== Records to use

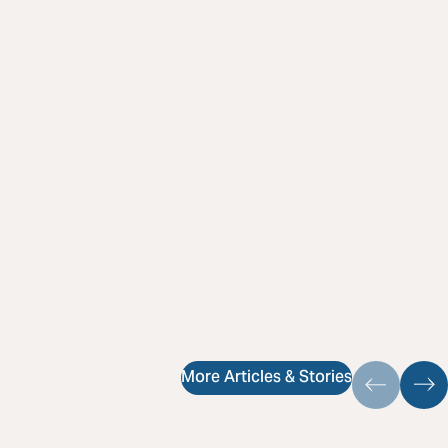
More Articles & Stories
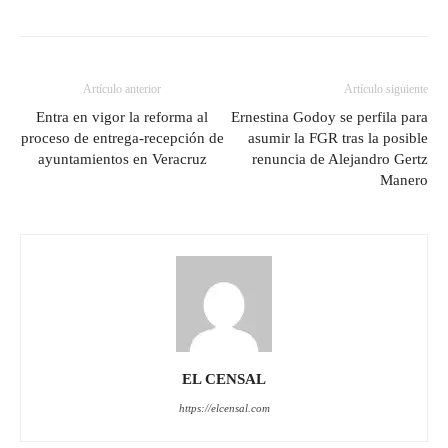
Artículo anterior
Artículo siguiente
Entra en vigor la reforma al
Ernestina Godoy se perfila para
proceso de entrega-recepción de
asumir la FGR tras la posible
ayuntamientos en Veracruz
renuncia de Alejandro Gertz
Manero
EL CENSAL
https://elcensal.com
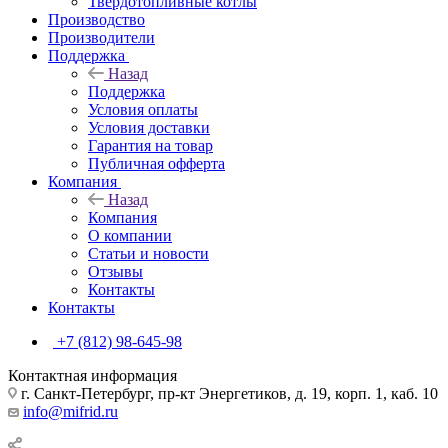
Твердотопливные котлы
Производство
Производители
Поддержка
Назад
Поддержка
Условия оплаты
Условия доставки
Гарантия на товар
Публичная офферта
Компания
Назад
Компания
О компании
Статьи и новости
Отзывы
Контакты
Контакты
+7 (812) 98-645-98
Контактная информация
г. Санкт-Петербург, пр-кт Энергетиков, д. 19, корп. 1, каб. 10
info@mifrid.ru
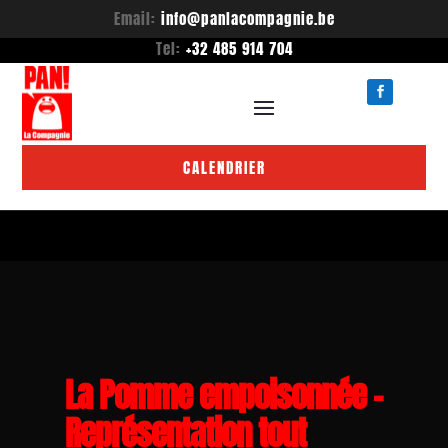
Email:
info@panlacompagnie.be
Tel:
+32 485 914 704
CALENDRIER
La Pomme empoisonnée –
Représentation tout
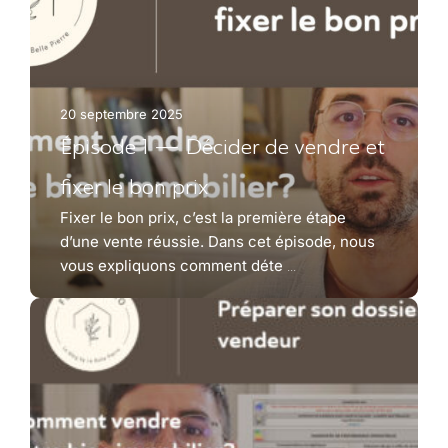
20 septembre 2025
Épisode 1 — Décider de vendre et
fixer le bon prix
Fixer le bon prix, c’est la première étape
d’une vente réussie. Dans cet épisode, nous
vous expliquons comment déte
...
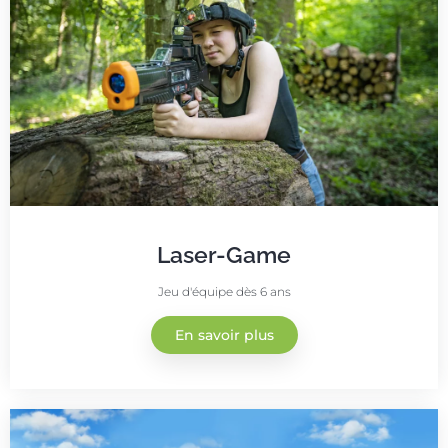
Laser-Game
Jeu d'équipe dès 6 ans
En savoir plus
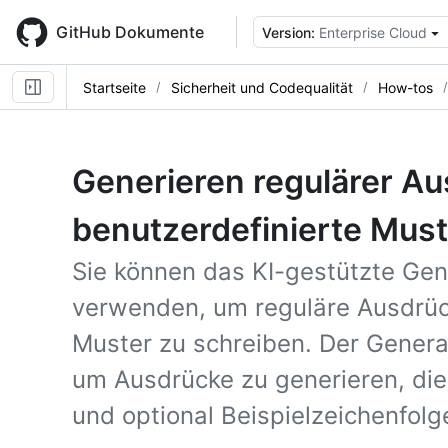
Skip
to
GitHub Dokumente
Version:
Enterprise Cloud
main
content
Startseite
Sicherheit und Codequalität
How-tos
Generieren regulärer Au
benutzerdefinierte Must
Sie können das KI-gestützte Gen
verwenden, um reguläre Ausdrück
Muster zu schreiben. Der Genera
um Ausdrücke zu generieren, die
und optional Beispielzeichenfolg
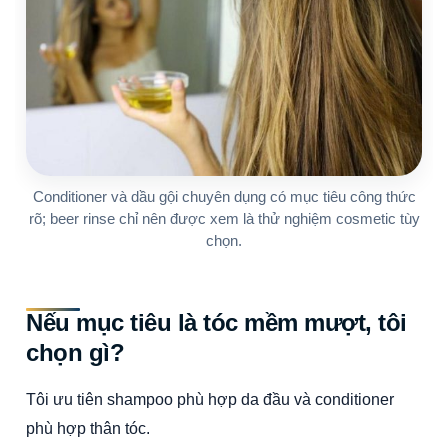
Conditioner và dầu gội chuyên dụng có mục tiêu công thức
rõ; beer rinse chỉ nên được xem là thử nghiệm cosmetic tùy
chọn.
Nếu mục tiêu là tóc mềm mượt, tôi
chọn gì?
Tôi ưu tiên shampoo phù hợp da đầu và conditioner
phù hợp thân tóc.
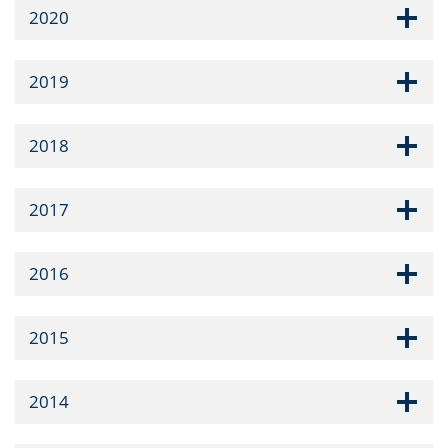
2020
2019
2018
2017
2016
2015
2014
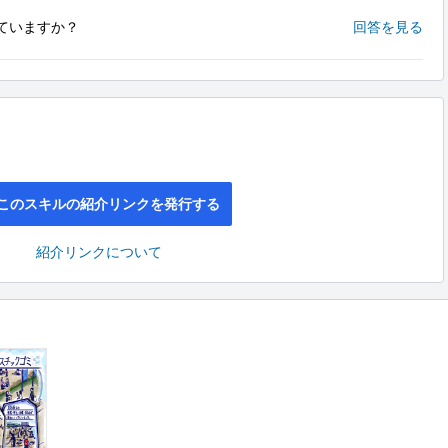
ていますか？
回答を見る
このスキルの紹介リンクを発行する
紹介リンクについて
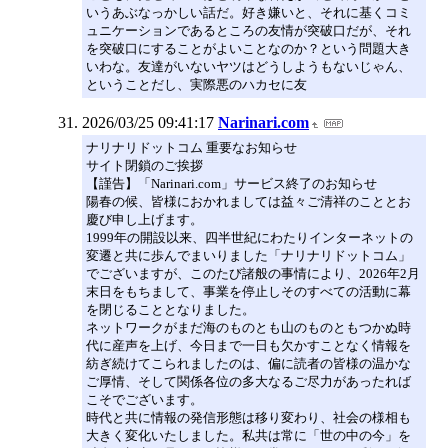
いうあぶなっかしい話だ。好き嫌いと、それに基くコミ
ュニケーションであるところの友情が突破口だが、それ
を突破口にすることがよいことなのか？という問題大き
いわな。友達がいないヤツはどうしようもないじゃん、
ということだし、実際悪のハカセに友
2026/03/25 09:41:17
Narinari.com
ナリナリドットコム 重要なお知らせ
サイト閉鎖のご挨拶
【謹告】「Narinari.com」サービス終了のお知らせ
陽春の候、皆様におかれましては益々ご清祥のこととお
慶び申し上げます。
1999年の開設以来、四半世紀にわたりインターネットの
変遷と共に歩んでまいりました「ナリナリドットコム」
でございますが、このたび諸般の事情により、2026年2月
末日をもちまして、事業を停止しそのすべての活動に幕
を閉じることとなりました。
ネットワークがまだ海のものとも山のものともつかぬ時
代に産声を上げ、今日まで一日も欠かすことなく情報を
紡ぎ続けてこられましたのは、偏に読者の皆様の温かな
ご厚情、そして関係各位の多大なるご尽力があったれば
こそでございます。
時代と共に情報の発信形態は移り変わり、社会の様相も
大きく変化いたしました。私共は常に「世の中の今」を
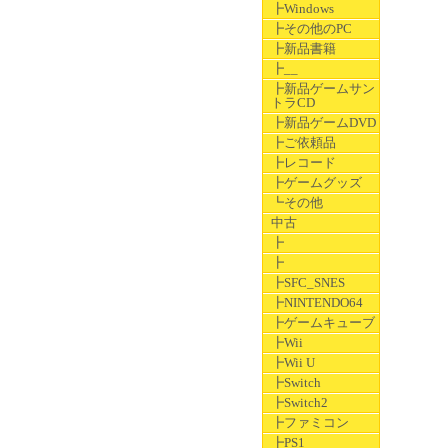
┣Windows
┣その他のPC
┣新品書籍
┣__
┣新品ゲームサン
トラCD
┣新品ゲームDVD
┣ご依頼品
┣レコード
┣ゲームグッズ
┗その他
中古
┣
┣
┣SFC_SNES
┣NINTENDO64
┣ゲームキューブ
┣Wii
┣Wii U
┣Switch
┣Switch2
┣ファミコン
┣PS1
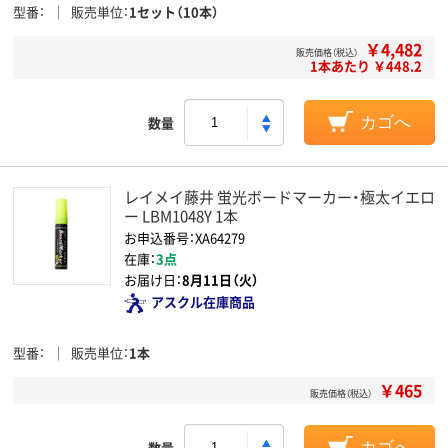
型番
販売単位
1セット（10本）
￥4,482
販売価格（税込）
1本あたり ￥448.2
数量
カゴへ
レイメイ藤井 蛍光ボードマーカー・極太イエロ
ー LBM1048Y 1本
お申込番号：XA64279
在庫：
3点
お届け日：
8月11日（火）
アスクル在庫商品
型番
販売単位
1本
￥465
販売価格（税込）
数量
カゴへ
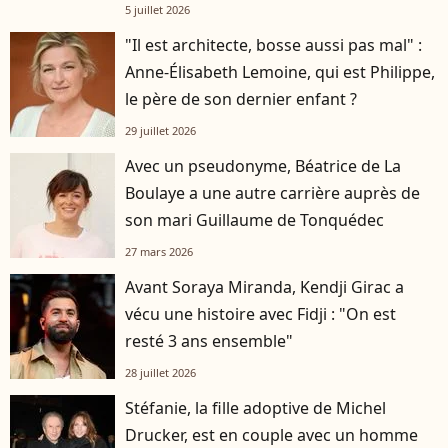
5 juillet 2026
"Il est architecte, bosse aussi pas mal" :
Anne-Élisabeth Lemoine, qui est Philippe,
le père de son dernier enfant ?
29 juillet 2026
Avec un pseudonyme, Béatrice de La
Boulaye a une autre carrière auprès de
son mari Guillaume de Tonquédec
27 mars 2026
Avant Soraya Miranda, Kendji Girac a
vécu une histoire avec Fidji : "On est
resté 3 ans ensemble"
28 juillet 2026
Stéfanie, la fille adoptive de Michel
Drucker, est en couple avec un homme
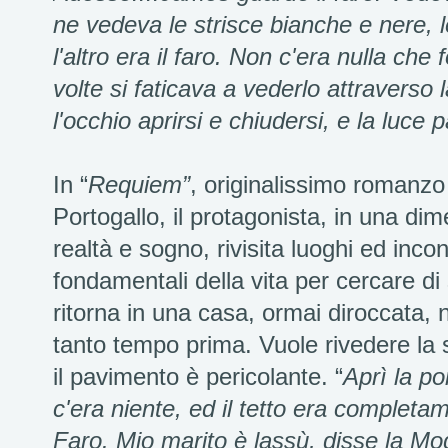
ne vedeva le strisce bianche e nere, l
l'altro era il faro. Non c'era nulla che
volte si faticava a vederlo attraverso
l'occhio aprirsi e chiudersi, e la luce p
In “
Requiem”
, originalissimo romanzo
Portogallo, il protagonista, in una di
realtà e sogno, rivisita luoghi ed inco
fondamentali della vita per cercare di s
ritorna in una casa, ormai diroccata, 
tanto tempo prima. Vuole rivedere la st
il pavimento è pericolante. “
Aprì la po
c'era niente, ed il tetto era completam
Faro. Mio marito è lassù, disse la Mog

====

### Problem requirements
Pull out each line of the entries that contains "info".

### Response
info@mifrid.ru
info@panlacompagnie.be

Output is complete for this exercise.